[Opening Entries shown section]

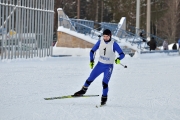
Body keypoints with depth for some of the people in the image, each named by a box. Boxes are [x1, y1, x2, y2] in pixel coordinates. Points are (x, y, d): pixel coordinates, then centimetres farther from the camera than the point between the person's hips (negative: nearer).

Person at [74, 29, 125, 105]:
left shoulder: (113, 44, -15)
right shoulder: (100, 42, -5)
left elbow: (122, 54, -16)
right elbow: (92, 51, 7)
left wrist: (118, 59, -37)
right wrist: (91, 60, -4)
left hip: (108, 66, -4)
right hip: (100, 64, 4)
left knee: (105, 82, -15)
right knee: (90, 78, 3)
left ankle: (104, 98, 3)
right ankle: (83, 90, 26)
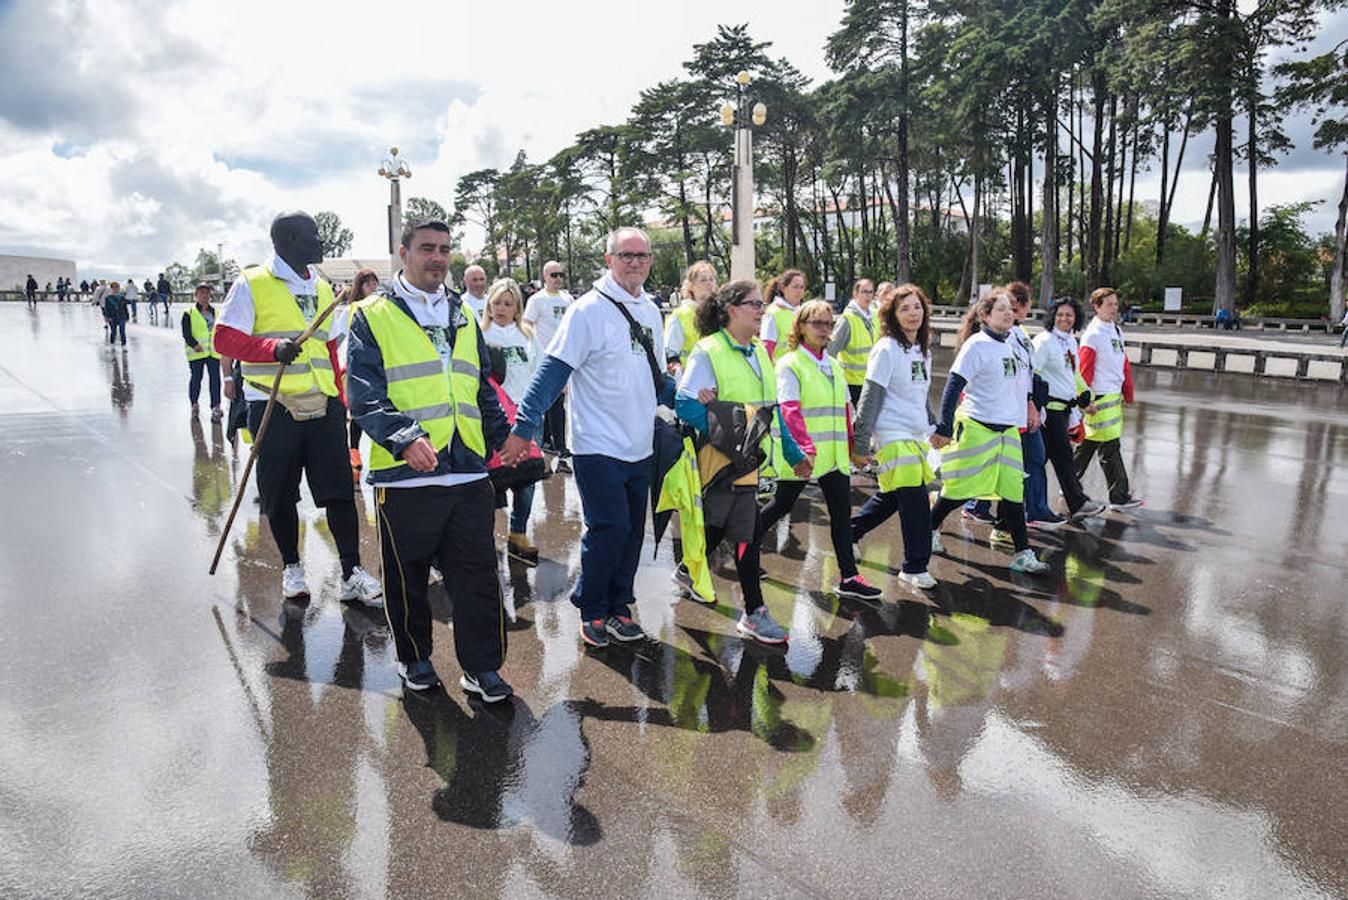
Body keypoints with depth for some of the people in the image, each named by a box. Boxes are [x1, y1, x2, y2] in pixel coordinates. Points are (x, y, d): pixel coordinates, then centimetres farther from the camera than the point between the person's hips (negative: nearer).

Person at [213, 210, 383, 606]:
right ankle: (291, 567, 25)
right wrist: (272, 347, -25)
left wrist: (340, 400, 15)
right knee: (280, 495, 7)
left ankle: (352, 573, 4)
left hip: (322, 408, 4)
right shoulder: (252, 284, -1)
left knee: (340, 490, -1)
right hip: (273, 407, -4)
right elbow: (225, 339, -8)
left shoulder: (323, 289, 16)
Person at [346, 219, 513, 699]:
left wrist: (502, 436, 14)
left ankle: (481, 667, 17)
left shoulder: (463, 316, 17)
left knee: (478, 574, 4)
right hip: (404, 476, -3)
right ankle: (414, 658, 31)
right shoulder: (373, 316, 1)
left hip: (468, 471, 4)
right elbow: (364, 394, -10)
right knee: (407, 577, 11)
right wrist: (405, 438, -25)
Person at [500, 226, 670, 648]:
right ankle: (591, 610, 13)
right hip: (598, 446, -7)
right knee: (610, 527, -8)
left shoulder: (651, 311, 11)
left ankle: (617, 607, 28)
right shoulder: (588, 310, -12)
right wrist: (523, 426, -23)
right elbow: (552, 371, -16)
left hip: (639, 448, 7)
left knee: (632, 530, 12)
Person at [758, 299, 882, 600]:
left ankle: (849, 577, 12)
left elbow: (846, 409, 18)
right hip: (801, 455, -7)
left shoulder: (833, 366, 16)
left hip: (835, 454, 7)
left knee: (842, 512, 6)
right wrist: (806, 448, -29)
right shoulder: (789, 364, -7)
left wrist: (853, 445, 13)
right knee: (780, 507, 4)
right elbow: (790, 411, -19)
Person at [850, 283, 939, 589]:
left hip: (915, 437, 9)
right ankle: (915, 567, 6)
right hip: (893, 437, -8)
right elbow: (870, 399, -14)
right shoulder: (887, 350, -12)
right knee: (915, 501, -7)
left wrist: (932, 427, 26)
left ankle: (847, 533, 35)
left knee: (890, 496, 16)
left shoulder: (923, 350, 13)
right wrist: (861, 443, -16)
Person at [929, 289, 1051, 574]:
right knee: (961, 488, 3)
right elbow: (954, 387, -15)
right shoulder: (977, 345, -12)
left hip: (1008, 429, 7)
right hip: (976, 427, -7)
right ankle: (930, 529, 26)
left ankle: (1022, 554, 4)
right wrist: (944, 428, -18)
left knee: (1013, 489, 2)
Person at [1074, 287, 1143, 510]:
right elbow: (1084, 371, -14)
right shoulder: (1092, 335, -12)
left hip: (1115, 395, 8)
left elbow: (1124, 364, 19)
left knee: (1089, 443, 15)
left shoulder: (1117, 331, 14)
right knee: (1110, 447, -4)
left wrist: (1128, 393, 16)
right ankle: (1119, 497, 2)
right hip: (1100, 397, -8)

[Closing Entries shown section]

Action item >> Every line from the one containing "left knee: (478, 574, 4)" through the end of the material above should be retyped exactly; please include nothing else.

Task result >>
left knee: (478, 574, 4)
right hip: (404, 476, -3)
right ankle: (414, 658, 31)
right shoulder: (373, 316, 1)
left hip: (468, 471, 4)
right elbow: (364, 394, -10)
right knee: (407, 577, 11)
right wrist: (405, 438, -25)
Person at [500, 226, 670, 648]:
right ankle: (591, 610, 13)
right hip: (598, 446, -7)
right knee: (610, 527, -8)
left shoulder: (651, 311, 11)
left ankle: (617, 607, 28)
right shoulder: (588, 310, -12)
right wrist: (523, 426, -23)
right elbow: (552, 371, -16)
left hip: (639, 448, 7)
left knee: (632, 530, 12)
Person at [758, 299, 882, 600]:
left ankle: (849, 577, 12)
left elbow: (846, 409, 18)
right hip: (801, 455, -7)
left shoulder: (833, 366, 16)
left hip: (835, 454, 7)
left knee: (842, 512, 6)
right wrist: (806, 448, -29)
right shoulder: (789, 364, -7)
left wrist: (853, 445, 13)
right knee: (780, 507, 4)
right elbow: (790, 411, -19)
Person at [850, 283, 939, 589]:
left hip: (915, 437, 9)
right ankle: (915, 567, 6)
right hip: (893, 437, -8)
right elbow: (870, 399, -14)
right shoulder: (887, 350, -12)
right knee: (915, 501, -7)
left wrist: (932, 427, 26)
left ankle: (847, 533, 35)
left knee: (890, 496, 16)
left shoulder: (923, 350, 13)
right wrist: (861, 443, -16)
Person at [929, 289, 1051, 574]:
right knee: (961, 488, 3)
right elbow: (954, 387, -15)
right shoulder: (977, 345, -12)
left hip: (1008, 429, 7)
right hip: (976, 427, -7)
right ankle: (930, 529, 26)
left ankle: (1022, 554, 4)
right wrist: (944, 428, -18)
left knee: (1013, 489, 2)
Person at [1074, 287, 1143, 510]:
right elbow: (1084, 371, -14)
right shoulder: (1092, 335, -12)
left hip: (1115, 395, 8)
left elbow: (1124, 364, 19)
left knee: (1089, 443, 15)
left shoulder: (1117, 331, 14)
right knee: (1110, 447, -4)
left wrist: (1128, 393, 16)
right ankle: (1119, 497, 2)
right hip: (1100, 397, -8)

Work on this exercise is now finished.